Olimpiadi come simbolo di sportività e pacificazione? Ma va. Anche il terreno olimpico per il governo Meloni è territorio di conquista. La strategia è sempre la stessa, sostituire con il principale intento di occupare. Non importa che l’Italia sportiva da poche ore si possa godere lo straordinario successo nel medagliere che le consegna il nono posto.
La poltrona del Coni più ambita di una medaglia
Mentre gli atleti si sfidavano nelle ultime gare la prima preoccupazione del ministro dello Sport Andrea Abodi è stata quella di chiarire il futuro delle poltrone, molto più succulente di qualsiasi medaglia di qualsiasi metallo. “Dalle poltrone ci si deve anche alzare”, aveva detto il ministro qualche giorno fa, facendo riferimento al futuro cambio ai vertici del Coni. Come specificato dalla legge, infatti, l’attuale presidente non potrà ricandidarsi per un nuovo mandato. “Da Andrea non me lo aspettavo”, ha commentato Giovanni Malagò.
Così ieri il presidente del Coni durante la conferenza stampa in Casa Italia ha deciso di tirare la stoccata: “Abodi ha parlato di fine ciclo? Penso che oggi è un giorno di festa, la cosa meno bella è che sia stato molto fuori luogo il ministro dello Sport. A cinque giorni dalla fine delle Olimpiadi, sapendo quanto ci ho messo la faccia e quanto mi sia speso, ha sottolineato questa cosa. Non è solo un problema di stile – ha commentato Malagò -. Mi ha fatto però piacere perché la politica deve occuparsi di sport, che Abodi sia partito e sia venuto oggi a vedersi la pallavolo, era in vacanza a Cagliari. Noi ne abbiamo bisogno”.
Le regole del Comitato olimpico italiano dicono che il presidente non può ricandidarsi per più di tre volte ma le regole, si sa, possono essere usate, osate e perfino cambiate. Nelle federazioni sportive, ad esempio, il limite dei mandati è superabile se il candidato presidente raccoglie due terzi dei voti a scrutinio segreto.

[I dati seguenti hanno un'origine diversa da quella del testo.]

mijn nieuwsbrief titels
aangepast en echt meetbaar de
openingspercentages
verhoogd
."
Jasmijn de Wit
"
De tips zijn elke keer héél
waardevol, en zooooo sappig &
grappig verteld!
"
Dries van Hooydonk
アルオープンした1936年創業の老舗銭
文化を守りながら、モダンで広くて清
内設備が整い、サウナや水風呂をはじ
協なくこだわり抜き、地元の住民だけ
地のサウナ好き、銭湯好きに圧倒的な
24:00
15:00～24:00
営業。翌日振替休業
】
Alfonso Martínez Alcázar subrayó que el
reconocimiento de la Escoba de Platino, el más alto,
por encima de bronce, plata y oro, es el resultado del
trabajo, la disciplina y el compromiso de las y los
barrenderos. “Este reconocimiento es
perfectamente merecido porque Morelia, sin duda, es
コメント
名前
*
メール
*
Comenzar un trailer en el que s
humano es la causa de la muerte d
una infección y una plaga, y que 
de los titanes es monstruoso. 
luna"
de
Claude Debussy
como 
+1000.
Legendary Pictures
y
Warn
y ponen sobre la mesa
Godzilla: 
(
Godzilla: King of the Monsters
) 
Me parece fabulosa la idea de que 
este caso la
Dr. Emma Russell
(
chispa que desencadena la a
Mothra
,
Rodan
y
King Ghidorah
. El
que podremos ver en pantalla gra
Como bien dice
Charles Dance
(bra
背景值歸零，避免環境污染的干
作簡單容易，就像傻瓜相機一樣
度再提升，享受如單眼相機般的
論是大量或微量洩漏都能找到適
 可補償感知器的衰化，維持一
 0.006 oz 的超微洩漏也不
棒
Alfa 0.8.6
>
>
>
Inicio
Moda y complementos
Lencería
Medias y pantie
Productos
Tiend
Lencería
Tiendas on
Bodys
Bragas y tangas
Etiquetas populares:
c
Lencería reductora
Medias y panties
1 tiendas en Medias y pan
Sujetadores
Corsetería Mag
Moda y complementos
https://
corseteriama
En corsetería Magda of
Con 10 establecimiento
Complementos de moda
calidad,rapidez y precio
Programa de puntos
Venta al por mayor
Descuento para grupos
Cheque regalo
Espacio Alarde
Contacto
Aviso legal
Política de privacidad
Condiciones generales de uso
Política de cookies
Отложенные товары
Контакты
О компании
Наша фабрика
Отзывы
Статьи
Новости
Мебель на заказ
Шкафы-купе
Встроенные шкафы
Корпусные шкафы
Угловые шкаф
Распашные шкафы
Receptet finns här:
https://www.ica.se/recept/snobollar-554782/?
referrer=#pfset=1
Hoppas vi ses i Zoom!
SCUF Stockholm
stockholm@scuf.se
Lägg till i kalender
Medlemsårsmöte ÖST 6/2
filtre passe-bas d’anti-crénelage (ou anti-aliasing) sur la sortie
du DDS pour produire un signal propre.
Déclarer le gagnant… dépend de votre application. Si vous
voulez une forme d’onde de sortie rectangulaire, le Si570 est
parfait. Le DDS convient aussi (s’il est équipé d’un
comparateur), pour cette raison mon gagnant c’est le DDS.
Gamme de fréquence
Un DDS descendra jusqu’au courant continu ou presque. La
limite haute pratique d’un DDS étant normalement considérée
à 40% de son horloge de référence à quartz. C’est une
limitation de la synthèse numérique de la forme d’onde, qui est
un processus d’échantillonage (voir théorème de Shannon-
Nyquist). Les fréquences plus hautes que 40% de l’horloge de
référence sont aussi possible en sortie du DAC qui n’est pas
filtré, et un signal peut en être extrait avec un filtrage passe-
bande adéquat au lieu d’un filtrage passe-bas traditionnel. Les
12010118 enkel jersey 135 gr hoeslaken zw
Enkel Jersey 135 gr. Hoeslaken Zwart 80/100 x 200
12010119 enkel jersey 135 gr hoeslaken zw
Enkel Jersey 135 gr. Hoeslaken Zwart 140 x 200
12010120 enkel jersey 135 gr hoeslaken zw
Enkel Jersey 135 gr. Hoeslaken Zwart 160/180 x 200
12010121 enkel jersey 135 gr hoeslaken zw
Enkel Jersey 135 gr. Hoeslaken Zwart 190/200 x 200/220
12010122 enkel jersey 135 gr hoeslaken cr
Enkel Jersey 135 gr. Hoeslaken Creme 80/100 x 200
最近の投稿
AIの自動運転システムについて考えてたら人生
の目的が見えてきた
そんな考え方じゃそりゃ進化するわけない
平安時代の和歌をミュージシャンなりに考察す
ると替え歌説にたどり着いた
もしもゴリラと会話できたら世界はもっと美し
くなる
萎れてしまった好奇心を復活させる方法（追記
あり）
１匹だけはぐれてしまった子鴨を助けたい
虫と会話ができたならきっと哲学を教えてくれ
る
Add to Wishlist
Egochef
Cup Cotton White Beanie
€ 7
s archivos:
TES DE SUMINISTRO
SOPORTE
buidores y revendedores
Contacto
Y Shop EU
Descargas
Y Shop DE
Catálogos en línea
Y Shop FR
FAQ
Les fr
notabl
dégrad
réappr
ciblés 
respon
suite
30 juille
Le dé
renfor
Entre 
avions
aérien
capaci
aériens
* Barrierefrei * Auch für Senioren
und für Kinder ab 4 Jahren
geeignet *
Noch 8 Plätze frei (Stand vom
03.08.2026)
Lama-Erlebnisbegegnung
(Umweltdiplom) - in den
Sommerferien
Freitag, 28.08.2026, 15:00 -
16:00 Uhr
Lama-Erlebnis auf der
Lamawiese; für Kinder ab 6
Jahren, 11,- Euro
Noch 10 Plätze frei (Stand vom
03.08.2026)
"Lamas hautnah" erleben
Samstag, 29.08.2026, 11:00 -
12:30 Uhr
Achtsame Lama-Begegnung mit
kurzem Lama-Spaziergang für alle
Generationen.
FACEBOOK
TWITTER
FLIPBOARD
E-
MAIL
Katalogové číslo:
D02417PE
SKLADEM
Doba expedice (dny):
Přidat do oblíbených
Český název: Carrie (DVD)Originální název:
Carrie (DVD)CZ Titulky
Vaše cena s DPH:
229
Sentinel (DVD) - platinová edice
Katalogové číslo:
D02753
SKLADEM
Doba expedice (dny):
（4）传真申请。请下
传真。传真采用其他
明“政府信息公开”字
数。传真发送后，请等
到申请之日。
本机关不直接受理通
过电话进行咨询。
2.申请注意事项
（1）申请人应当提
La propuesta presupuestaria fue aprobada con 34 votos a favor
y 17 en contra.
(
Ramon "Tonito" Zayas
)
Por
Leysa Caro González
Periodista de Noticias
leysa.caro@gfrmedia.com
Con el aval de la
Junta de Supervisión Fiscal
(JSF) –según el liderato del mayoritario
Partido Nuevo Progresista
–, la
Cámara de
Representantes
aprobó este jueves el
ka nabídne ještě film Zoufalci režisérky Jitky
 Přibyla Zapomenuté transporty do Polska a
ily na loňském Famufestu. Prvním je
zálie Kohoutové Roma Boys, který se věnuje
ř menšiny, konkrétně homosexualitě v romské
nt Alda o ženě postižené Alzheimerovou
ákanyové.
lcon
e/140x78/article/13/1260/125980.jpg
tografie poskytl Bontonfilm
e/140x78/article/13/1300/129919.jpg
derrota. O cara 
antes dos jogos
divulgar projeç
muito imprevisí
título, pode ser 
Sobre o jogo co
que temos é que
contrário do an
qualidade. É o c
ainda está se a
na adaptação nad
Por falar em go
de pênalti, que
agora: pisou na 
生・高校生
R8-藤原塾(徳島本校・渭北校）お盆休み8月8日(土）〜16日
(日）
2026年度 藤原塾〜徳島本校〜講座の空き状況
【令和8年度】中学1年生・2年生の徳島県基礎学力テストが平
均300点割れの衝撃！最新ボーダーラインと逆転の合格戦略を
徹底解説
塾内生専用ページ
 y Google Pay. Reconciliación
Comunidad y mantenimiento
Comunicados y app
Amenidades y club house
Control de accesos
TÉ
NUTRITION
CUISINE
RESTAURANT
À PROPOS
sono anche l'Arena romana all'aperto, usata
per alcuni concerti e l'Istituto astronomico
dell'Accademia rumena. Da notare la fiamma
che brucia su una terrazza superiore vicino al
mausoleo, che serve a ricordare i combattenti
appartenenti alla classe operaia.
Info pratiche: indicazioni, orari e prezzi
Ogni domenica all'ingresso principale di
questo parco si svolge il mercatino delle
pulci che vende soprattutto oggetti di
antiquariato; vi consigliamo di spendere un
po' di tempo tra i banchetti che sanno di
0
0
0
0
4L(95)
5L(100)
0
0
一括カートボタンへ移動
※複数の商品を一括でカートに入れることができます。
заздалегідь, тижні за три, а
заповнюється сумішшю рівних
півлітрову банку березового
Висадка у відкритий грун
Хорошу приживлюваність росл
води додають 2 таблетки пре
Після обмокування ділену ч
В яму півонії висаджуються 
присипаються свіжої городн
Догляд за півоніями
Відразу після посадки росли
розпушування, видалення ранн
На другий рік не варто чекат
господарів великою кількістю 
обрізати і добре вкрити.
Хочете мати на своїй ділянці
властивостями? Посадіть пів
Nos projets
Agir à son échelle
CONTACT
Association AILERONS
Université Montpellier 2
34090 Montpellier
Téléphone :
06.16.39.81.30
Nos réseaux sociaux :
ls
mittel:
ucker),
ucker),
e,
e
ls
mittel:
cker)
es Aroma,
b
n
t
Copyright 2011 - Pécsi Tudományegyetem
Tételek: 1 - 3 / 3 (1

Malagò da mesi chiede che il Coni si allinei alle federazioni che rappresenta senza ottenere risposta dal governo.
La strategia politica dietro il cambio ai vertici
Dalle parti di Palazzo Chigi, come rivela anche Repubblica, si ha fretta di sostituire l’attuale presidente del Coni con un volto da presentare in occasione delle prossime Olimpiadi invernali di Milano-Cortina nel 2026. Il nome individuato dai partiti di maggioranza è quello di Luca Zaia, attuale presidente della Regione Veneto che non potrà ricandidarsi, nonostante le promesse vacue del suo segretario Matteo Salvini.
Il governatore veneto non ha corso alle ultime elezioni europee perché disturbato dalla candidatura del generale Vannacci nelle liste del suo partito. La presidenza del Coni gli permetterebbe di ottenere una prestigiosa collocazione politica che gli garantirebbe visibilità e che gli permetterebbe di continuare a essere un “simbolo” veneto. L’offerta della poltrona del Coni consentirebbe anche a Meloni di saldare il suo rapporto con un uomo di punta della Lega in rotta da tempo con il suo segretario.
Repubblica racconta di un lasciapassare di Stefano Bonaccini, ex collega presidente di Regione, a un’ipotesi sportiva. E di una mossa di Giorgia Meloni concordata con il ministro dell’Economia Giancarlo Giorgetti, entrambi interessati a far arrivare a Roma l’unico leghista in grado di scontrarsi con Salvini. Malagò non rimarrà comunque a piedi. Per lui sarebbe già calda la poltrona della Figc. Mentre a Parigi si smontano le Olimpiadi e gli atleti si imbarcano verso casa in Italia infuria già il valzer intorno alla pratica sportiva più interessante per la politica: la rincorsa alla poltrona. Perché anche lo sport, per Meloni e compagnia, è un pezzo di quell’egemonia culturale che ossessiona il governo.